Instrução ▸ Digite novamente, sem nenhuma alteração, todas as linhas de texto dos registros abaixo, deixando as imagens fora da resposta.

Registros a processar ▸
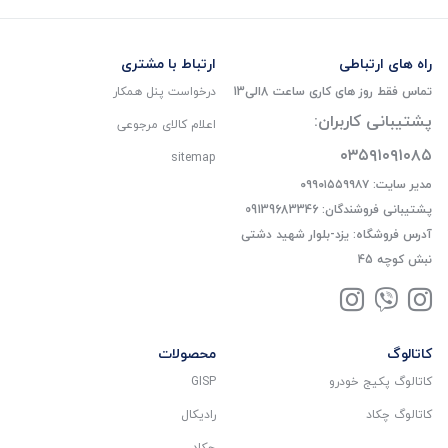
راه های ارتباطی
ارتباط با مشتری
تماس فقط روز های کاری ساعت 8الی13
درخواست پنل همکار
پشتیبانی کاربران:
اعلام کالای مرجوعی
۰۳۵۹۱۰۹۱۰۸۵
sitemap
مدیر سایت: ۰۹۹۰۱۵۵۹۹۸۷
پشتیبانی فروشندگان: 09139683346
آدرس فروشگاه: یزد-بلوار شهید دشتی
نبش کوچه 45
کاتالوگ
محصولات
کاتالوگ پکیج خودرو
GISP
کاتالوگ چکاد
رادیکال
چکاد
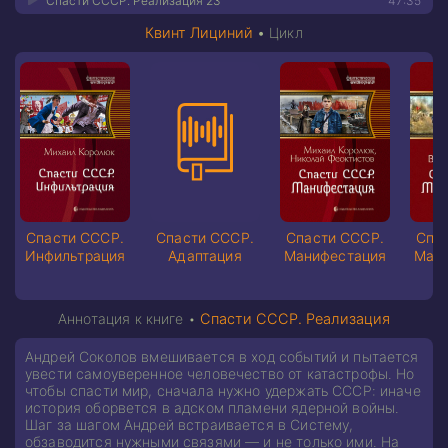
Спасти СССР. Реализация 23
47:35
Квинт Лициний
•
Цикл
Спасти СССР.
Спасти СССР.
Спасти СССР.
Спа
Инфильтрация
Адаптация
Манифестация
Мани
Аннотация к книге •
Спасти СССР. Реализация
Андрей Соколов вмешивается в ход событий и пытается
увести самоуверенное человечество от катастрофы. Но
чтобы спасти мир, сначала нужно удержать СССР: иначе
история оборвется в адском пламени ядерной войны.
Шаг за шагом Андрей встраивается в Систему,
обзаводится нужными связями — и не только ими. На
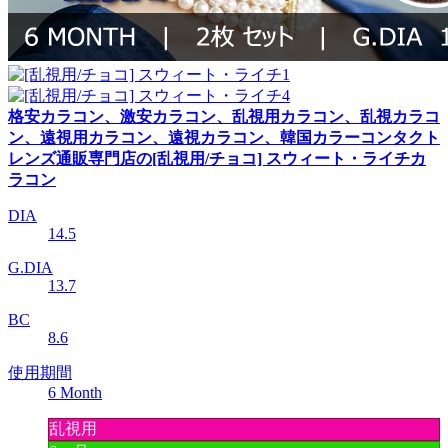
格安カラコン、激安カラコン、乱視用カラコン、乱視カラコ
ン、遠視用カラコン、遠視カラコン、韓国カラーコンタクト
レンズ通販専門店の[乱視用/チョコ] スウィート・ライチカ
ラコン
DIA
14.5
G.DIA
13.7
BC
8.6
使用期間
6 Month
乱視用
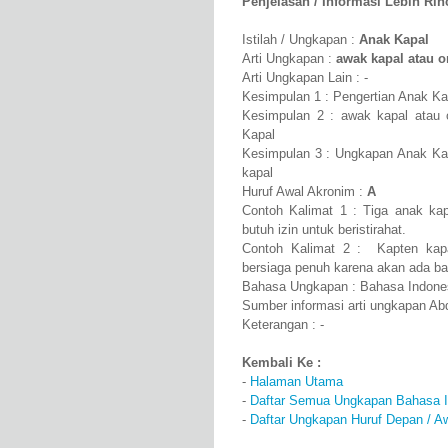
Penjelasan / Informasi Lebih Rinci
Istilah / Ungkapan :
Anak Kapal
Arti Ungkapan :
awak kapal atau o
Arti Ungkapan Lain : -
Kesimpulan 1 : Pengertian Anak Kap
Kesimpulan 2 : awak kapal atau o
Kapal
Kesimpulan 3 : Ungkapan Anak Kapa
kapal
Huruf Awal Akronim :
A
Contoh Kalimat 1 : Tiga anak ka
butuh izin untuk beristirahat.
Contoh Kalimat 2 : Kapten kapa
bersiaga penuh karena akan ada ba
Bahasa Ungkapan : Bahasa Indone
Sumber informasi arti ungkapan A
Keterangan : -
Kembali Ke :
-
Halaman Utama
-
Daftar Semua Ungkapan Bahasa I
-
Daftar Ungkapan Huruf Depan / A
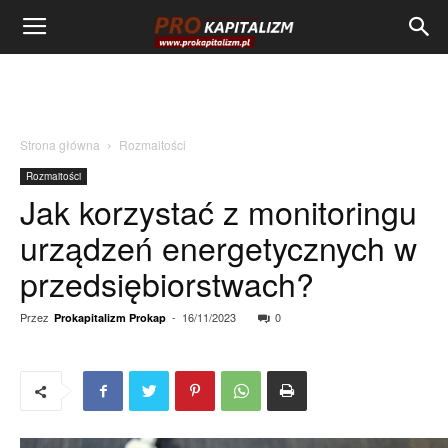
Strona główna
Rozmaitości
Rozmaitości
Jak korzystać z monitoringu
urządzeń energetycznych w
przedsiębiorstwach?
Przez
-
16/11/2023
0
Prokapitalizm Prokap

Resolução do exercício ▸
راه های ارتباطی
ارتباط با مشتری
تماس فقط روز های کاری ساعت 8الی13
درخواست پنل همکار
پشتیبانی کاربران:
اعلام کالای مرجوعی
۰۳۵۹۱۰۹۱۰۸۵
sitemap
مدیر سایت: ۰۹۹۰۱۵۵۹۹۸۷
پشتیبانی فروشندگان: 09139683346
آدرس فروشگاه: یزد-بلوار شهید دشتی
نبش کوچه 45
کاتالوگ
محصولات
کاتالوگ پکیج خودرو
GISP
کاتالوگ چکاد
رادیکال
چکاد
Спасти СССР. Реализация 23
47:35
Квинт Лициний
•
Цикл
Спасти СССР.
Спасти СССР.
Спасти СССР.
Спа
Инфильтрация
Адаптация
Манифестация
Мани
Аннотация к книге •
Спасти СССР. Реализация
Андрей Соколов вмешивается в ход событий и пытается
увести самоуверенное человечество от катастрофы. Но
чтобы спасти мир, сначала нужно удержать СССР: иначе
история оборвется в адском пламени ядерной войны.
Шаг за шагом Андрей встраивается в Систему,
обзаводится нужными связями — и не только ими. На
格安カラコン、激安カラコン、乱視用カラコン、乱視カラコ
ン、遠視用カラコン、遠視カラコン、韓国カラーコンタクト
レンズ通販専門店の[乱視用/チョコ] スウィート・ライチカ
ラコン
DIA
14.5
G.DIA
13.7
BC
8.6
使用期間
6 Month
乱視用
Penjelasan / Informasi Lebih Rinci
Istilah / Ungkapan :
Anak Kapal
Arti Ungkapan :
awak kapal atau o
Arti Ungkapan Lain : -
Kesimpulan 1 : Pengertian Anak Kap
Kesimpulan 2 : awak kapal atau o
Kapal
Kesimpulan 3 : Ungkapan Anak Kapa
kapal
Huruf Awal Akronim :
A
Contoh Kalimat 1 : Tiga anak ka
butuh izin untuk beristirahat.
Contoh Kalimat 2 : Kapten kapa
bersiaga penuh karena akan ada ba
Bahasa Ungkapan : Bahasa Indone
Sumber informasi arti ungkapan A
Keterangan : -
Kembali Ke :
-
Halaman Utama
-
Daftar Semua Ungkapan Bahasa I
-
Daftar Ungkapan Huruf Depan / A
Strona główna
Rozmaitości
Rozmaitości
Jak korzystać z monitoringu
urządzeń energetycznych w
przedsiębiorstwach?
Przez
-
16/11/2023
0
Prokapitalizm Prokap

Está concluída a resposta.